Mutations in the gene CDKL5 (Xp22) (also known as serine threonine kinase 9 or STK9) are associated with an atypical variant of Rett syndrome, which includes intellectual disability and severe neurological symptoms. Characteristics include severe early-onset seizures, loss of communication and motor skills, hypsarrythmia, and profound global developmental arrest. Hand-wringing and hand-mouthing stereotypies and breathing dysfunction suggestive of Rett syndrome have been reported. Rett syndrome is caused by mutations in the MeCP2 gene, and clinical symptoms include loss of speech and purposeful hand use, microcephaly, seizures, ataxia, and stereotypic hand movements. Similar to MeCP2, CDKL5 mutations manifest a wide range of clinical phenotypes in female and rare male patients, with features overlapping other intellectual disability disorders. Identical twin females with atypical Rett syndrome have been reported in which one was more severely affected, with profound intellectual disability, mixed seizure disorder, and small hands and feet, while the other had mild intellectual disability and autistic features, but no seizures.
CDKL5 mutations have been found in affected individuals with phenotypic features of atypical Rett syndrome. De novo mutations and evidence of germline mosaicism have been reported. It has been demonstrated that in the mouse brain, Cdkl5 expression overlaps that of Mecp2, suggesting that these two gene products play a role in a common pathogenic process. Mutation analysis of the CDKL5 gene should be considered in patients who previously tested negative for comprehensive mutation analysis in the MeCP2 gene.
For patients with suspected atypical Rett syndrome, sequence analysis is recommended as the first step in mutation identification. For patients in whom mutations are not identified by full gene sequencing, deletion/duplication analysis is appropriate.
Click here for the OMIM summary on this condition.
This test is indicated for:
- Confirmation of a clinical/biochemical diagnosis of atypical Rett syndrome in an individual in whom sequencing analysis was negative
- Carrier testing in adult females with a family history of atypical Rett syndrome in whom sequencing analysis was negative
Targeted CGH Array: DNA isolated from peripheral blood is hybridized to a CGH array to detect deletions and duplications. The targeted CGH array has overlapping probes which cover the entire genomic region.

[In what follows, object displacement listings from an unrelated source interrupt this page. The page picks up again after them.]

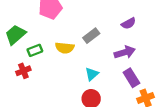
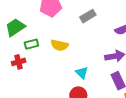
gray rectangle: (91, 36) -> (88, 16), moved
cyan triangle: (92, 74) -> (82, 73), turned -40

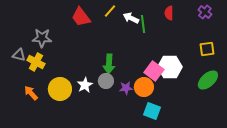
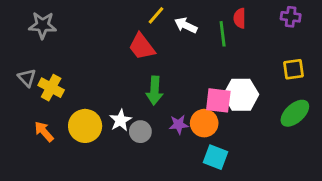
purple cross: (205, 12) -> (291, 17), turned -32
red trapezoid: (81, 17) -> (142, 47), moved
green line: (143, 24) -> (223, 34), moved
gray star: (42, 38) -> (43, 25), moved
gray triangle: (19, 55) -> (27, 78), turned 32
pink square: (154, 71) -> (218, 100), turned -30
gray circle: (106, 81) -> (140, 132), moved

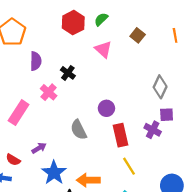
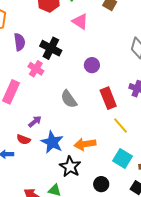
black cross: (68, 73) -> (51, 48), size x1.5
purple circle: (106, 108) -> (92, 65), moved
red semicircle: (13, 160) -> (23, 139), moved

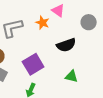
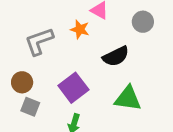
green triangle: (71, 76) -> (128, 98), size x1.5

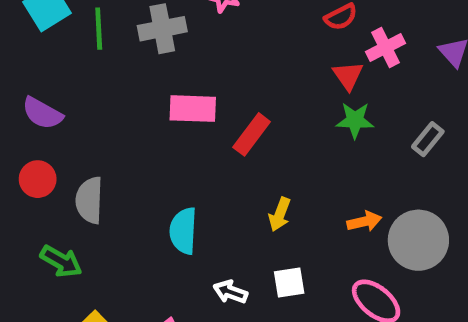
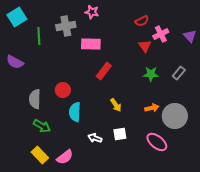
green line: (99, 29) -> (39, 36), moved
pink rectangle: (193, 109) -> (91, 44), moved
green star: (355, 120) -> (151, 74), moved
red circle: (38, 179) -> (63, 90), moved
yellow arrow: (280, 214) -> (116, 105), turned -56
green arrow: (61, 261) -> (42, 126), moved

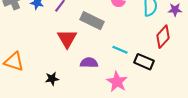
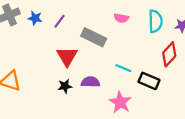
black star: (52, 79) -> (65, 86), moved

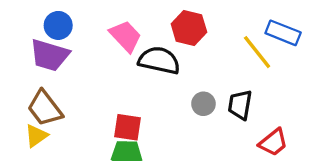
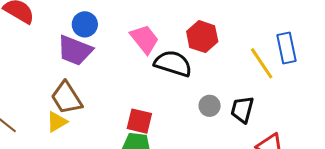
blue rectangle: (283, 33) -> (286, 48), turned 52

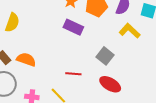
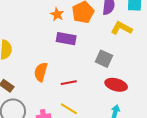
orange semicircle: (26, 59) -> (41, 72), moved, turned -78
red line: (73, 74) -> (69, 83), moved

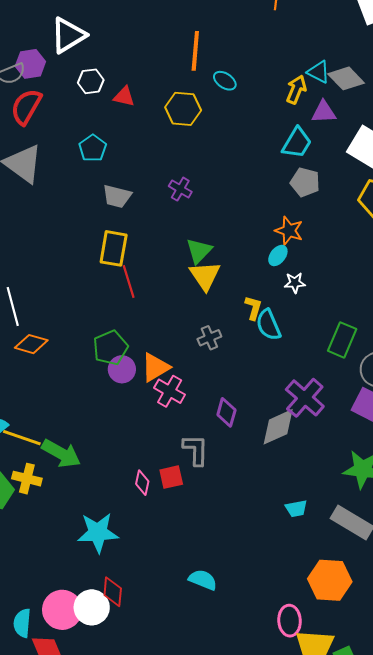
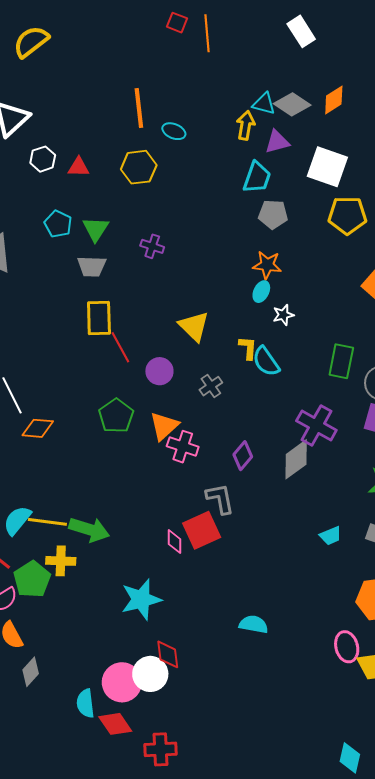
green triangle: (199, 251) -> (96, 229), moved
purple circle: (122, 369) -> (159, 371), moved
purple diamond: (226, 412) -> (243, 456), turned 36
red square: (171, 477) -> (202, 530), size x1.5

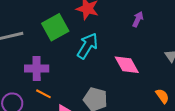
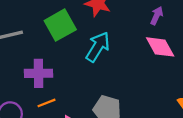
pink diamond: (127, 65) -> (160, 47), moved
orange line: (43, 94) -> (46, 103), turned -49

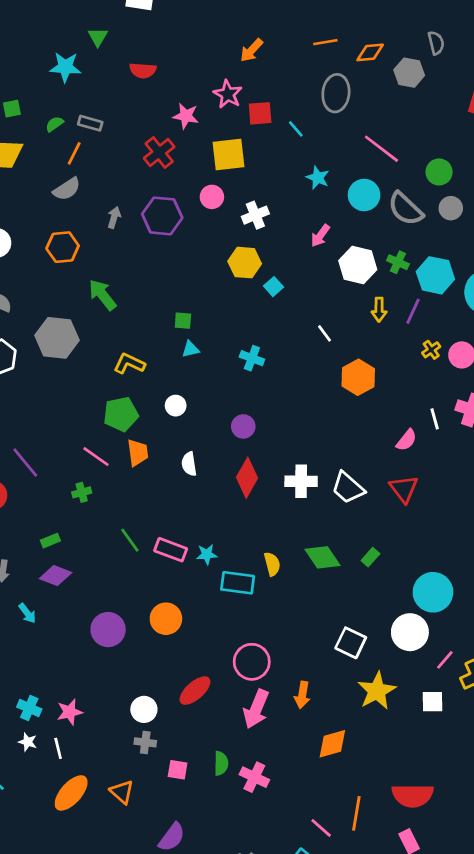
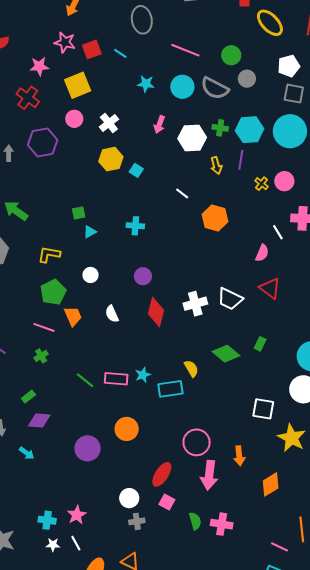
pink square: (178, 770) -> (167, 502), moved, turned 35

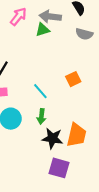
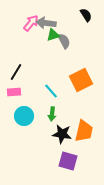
gray arrow: (50, 17) -> (46, 23), moved
gray semicircle: (84, 34) -> (64, 41), moved, turned -133
orange square: (73, 79) -> (81, 80), size x1.6

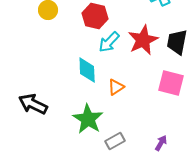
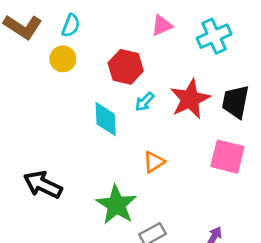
cyan arrow: (109, 42) -> (144, 102), size x0.7
cyan diamond: (87, 70) -> (106, 119), moved

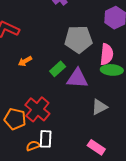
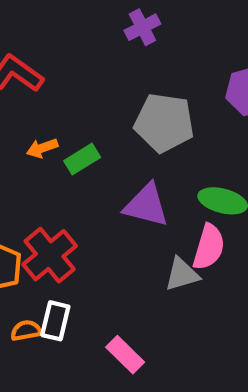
pink semicircle: (107, 54) -> (209, 247), moved
green rectangle: (58, 69) -> (82, 159), moved
pink rectangle: (96, 147) -> (125, 355), moved

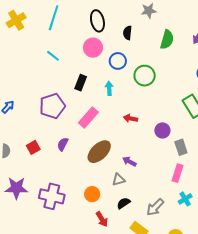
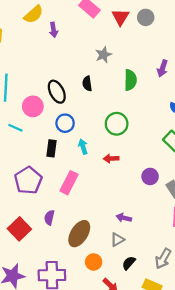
black ellipse: (97, 21) -> (57, 92), moved
pink circle: (93, 48) -> (33, 106), moved
blue circle: (118, 61) -> (65, 123), moved
red arrow: (130, 118) -> (111, 159), moved
red square: (33, 147) -> (19, 229), size x1.5
brown ellipse: (99, 152) -> (79, 234), moved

Detection is limited to duplications and deletions. Array CGH will not detect point mutations or intronic mutations. Results of molecular analysis must be interpreted in the context of the patient's clinical and/or biochemical phenotype.

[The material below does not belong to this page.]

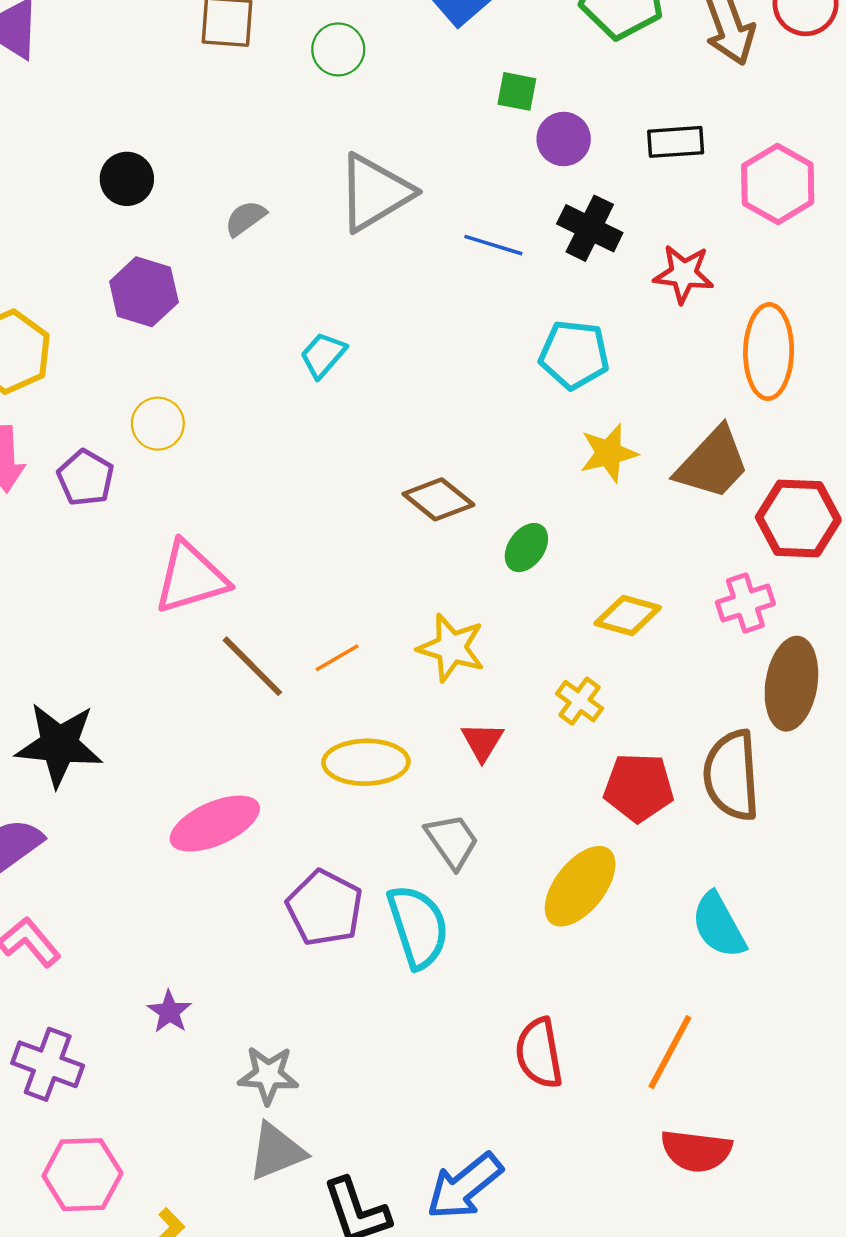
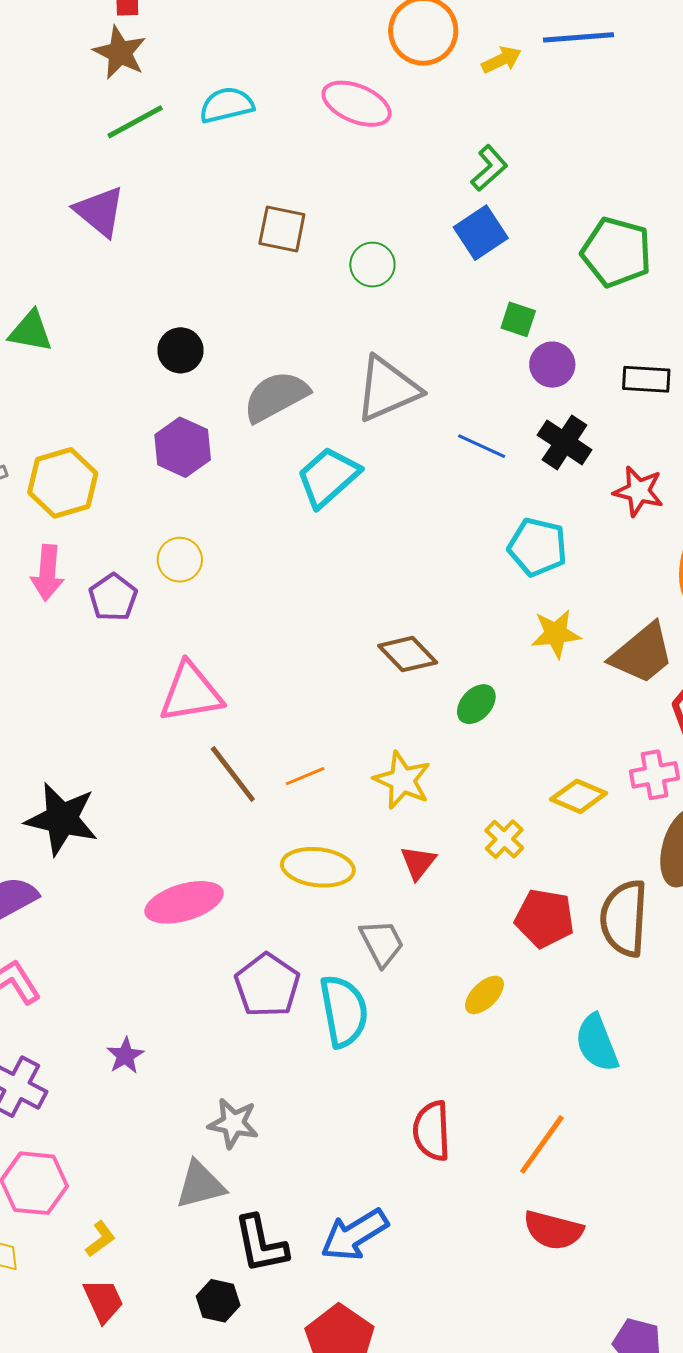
gray semicircle: (245, 218) -> (276, 396), size x1.8
cyan trapezoid: (323, 355) -> (328, 477), moved, size x1.6
yellow diamond: (628, 615) -> (579, 796), moved
yellow ellipse: (580, 886) -> (484, 995), size x0.6
gray star: (268, 1075) -> (233, 1123), moved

Infants and Young Children (<2 years of age): 2-3 ml
Children > 2 years of age to 10 years old: 3-5 ml
Older Children & Adults: 5-10 ml
Autopsy: 2-3 ml unclotted cord or cardiac blood
Isolation using the Perkin Elmer™Chemagen™ Chemagen™ Automated Extraction method or Qiagen™ Puregene kit for DNA extraction is recommended.
Submit copies of diagnostic biochemical test results with the sample, if appropriate. Contact the laboratory if further information is needed.
Sequence analysis is required before deletion/duplication analysis by targeted CGH array. If sequencing is performed outside of EGL Genetics, please submit a copy of the sequencing report with the test requisition.
- Sequence analysis of the CDKL5 gene is available and is required before deletion/duplication analysis (RJ).
- A CGH array-based test for deletion/duplication analysis of 64 different X-linked intellectual disability genes is available (OL).
- Sequencing and deletion/duplication analysis is available for the MeCP2 gene for Rett syndrome (SR, KT).
- Prenatal testing is available to adult females who are confirmed carriers of mutations. Please contact the laboratory genetic counselor to discuss appropriate testing prior to collecting a prenatal specimen.